- [TEXT FOR ANALYSIS]
------------------------

Posted in Advocacy, Campaign, Campaigning, discrimination, Ethnic Minorities, girls, Health Issues, mental health, Online abuse, Online hate, Representation, Society, women | Tagged , , , , , , , , , , , , , , , | Leave a comment

Grenfell Tower: The Cognitive Dissonance of the Response

The aftermath of the Grenfell Tower tragedy is full of contradictions.  

Behind a charade of solidarity, national and local government have continuously failed to deliver justice to victims. This blog explores the cognitive dissonance of the Grenfell Tower response and how we may be seeing the same things repeated in the aftermath of Covid-19. 

The significance of the tragic fire at Grenfell Tower should not be understated. On 14 June 2017 the UK’s worst residential fire since the Second World War ripped through the tower, killing 72 people and causing hundreds of other residents suffer trauma and lose everything. The response in the immediate aftermath of the fire was one of shock and an outpouring of support for the victims. Politicians across all parties were dismayed and Theresa May, then Prime Minister, declared: “The fire at Grenfell Tower was an unimaginable tragedy for the community, and for our country. My Government will do whatever it takes to help those affected, get justice and keep our people safe.”  

Shortly after becoming Prime Minister, Boris Johnson renewed May’s promise to the victims, stating “we will continue – as the previous Prime Minister promised – to support the affected families”. So, over four years after the fire, have those promises been kept?

------------------------

- [ENTRIES SUPPLIED]
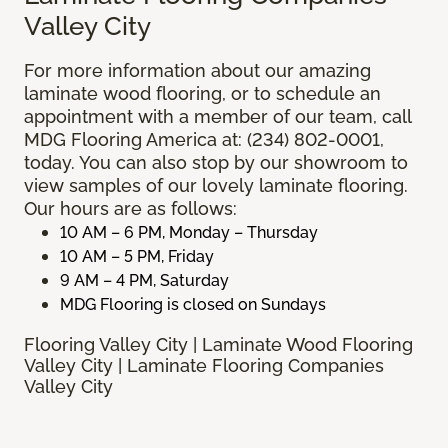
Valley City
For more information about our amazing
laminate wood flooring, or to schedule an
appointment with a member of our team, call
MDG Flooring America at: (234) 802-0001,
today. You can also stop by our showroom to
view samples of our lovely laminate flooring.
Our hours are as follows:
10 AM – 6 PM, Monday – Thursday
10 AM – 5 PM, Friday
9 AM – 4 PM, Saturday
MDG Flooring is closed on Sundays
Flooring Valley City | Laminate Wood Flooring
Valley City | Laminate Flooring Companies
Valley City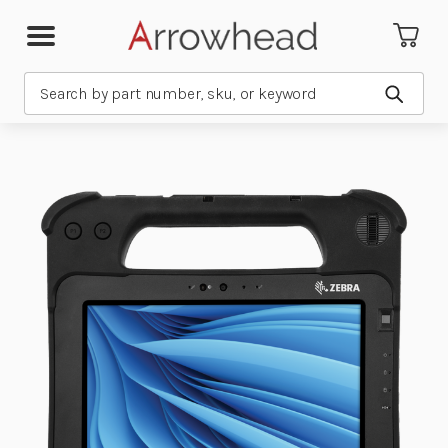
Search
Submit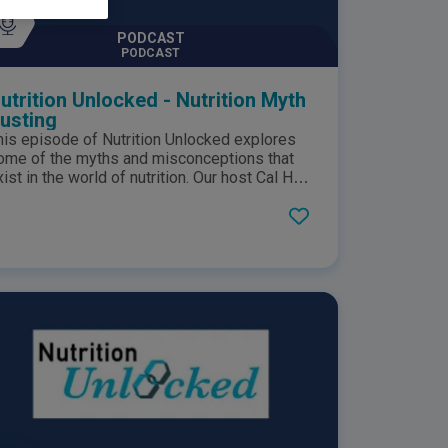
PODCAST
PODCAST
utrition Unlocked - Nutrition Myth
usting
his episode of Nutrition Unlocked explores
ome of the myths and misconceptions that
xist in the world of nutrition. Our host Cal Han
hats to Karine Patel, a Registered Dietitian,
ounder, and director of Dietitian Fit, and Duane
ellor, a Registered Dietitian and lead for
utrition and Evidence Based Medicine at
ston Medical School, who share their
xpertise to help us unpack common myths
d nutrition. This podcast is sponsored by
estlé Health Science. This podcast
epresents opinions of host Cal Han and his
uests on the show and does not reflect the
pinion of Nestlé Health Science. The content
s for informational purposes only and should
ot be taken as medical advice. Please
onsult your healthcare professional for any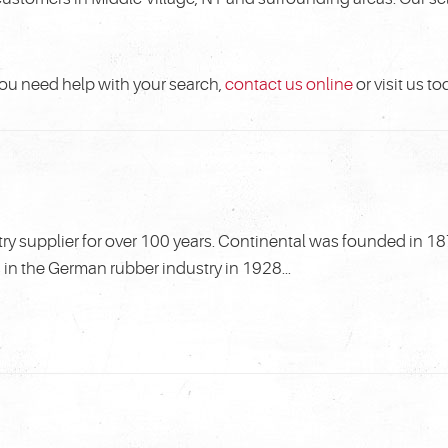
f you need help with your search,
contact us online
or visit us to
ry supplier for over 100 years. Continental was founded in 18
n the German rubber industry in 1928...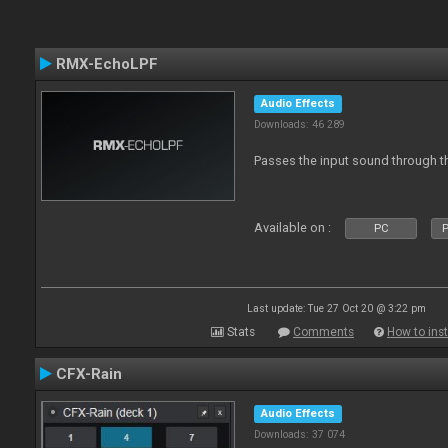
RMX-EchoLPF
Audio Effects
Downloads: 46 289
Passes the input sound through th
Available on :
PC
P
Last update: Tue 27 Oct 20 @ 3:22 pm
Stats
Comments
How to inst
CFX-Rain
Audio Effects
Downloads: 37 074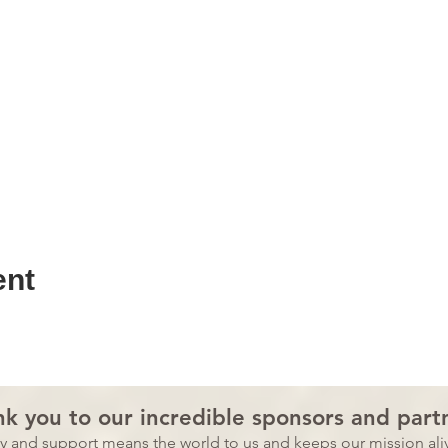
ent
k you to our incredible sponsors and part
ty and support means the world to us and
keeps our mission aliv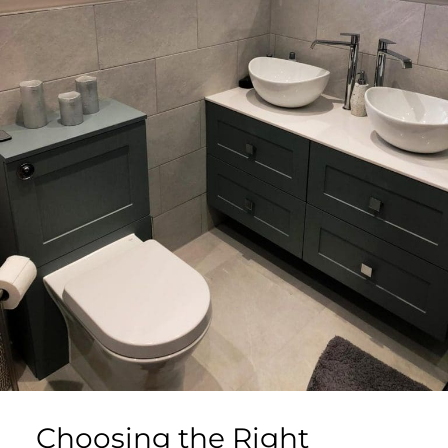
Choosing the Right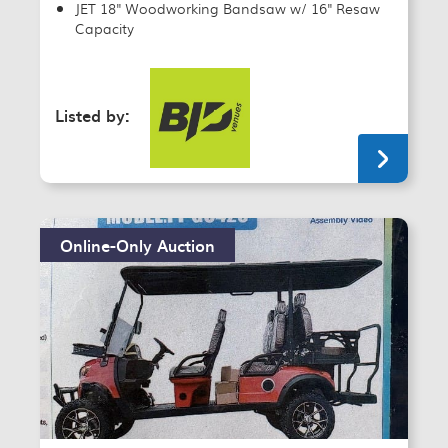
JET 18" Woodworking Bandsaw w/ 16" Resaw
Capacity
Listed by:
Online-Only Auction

------------------------

- [ACTIVITIES]
1 > According to the blog post on the Grenfell Tower response, how many people were killed in the fire?
2 > Continue the blog post on the Grenfell Tower response from the point where it stops.

- [LIST OF ANSWERS]
1 > 72 people.

2 >
Government at both a local and national level have failed to uphold their commitment to bringing justice to the victims of Grenfell Tower. Kensington and Chelsea (RBKC) Borough Council were responsible for Grenfell Tower prior to the fire and offloaded the property management to a separate organisation established in 1996, the Kensington and Chelsea Tenant Management Organisation (KCTMO). KCTMO’s decisions and negligent behaviour, acting on behalf of RBKC, were key factors that caused the blaze. In response to the fire, the chief of the RBKC council resigned, and the council now boasts a Grenfell Recovery Strategy that is committed to supporting and bringing justice to victims, while centring recovery on the needs of the community. Yet, at the same time, over four years after the fire, six families are still awaiting permanent rehousing by the council, despite the council being the richest local authority in the UK.  

The borough council has a history of ignoring the needs of the more deprived areas of the borough. This rangers from refusing to buy up the famous Notting Hill slum buildings that housed some of London’s poorest in the early 21st century and use them for social housing — instead allowing their redevelopment as middle class housing — to building the Westway motorway directly through Ladbroke Grove, destroying homes for a convenient route out of central London for wealthy Londoners. Since Grenfell, the council has continued in its ways. Its leadership is unrepresentative of the diverse communities it serves and its decision-making, especially in regards to redevelopment projects, continues to cause friction with the local community.  

Even recent victories by local campaigners, like stopping the demolition of Wornington College in late 2017, are seen as only made possible by the ‘Grenfell context’. Kensington and Chelsea council has long been seen as a local authority that fundamentally misunderstands the communities it represents; if it is committed to justice after Grenfell, it must do more to understand community needs and put people before profit.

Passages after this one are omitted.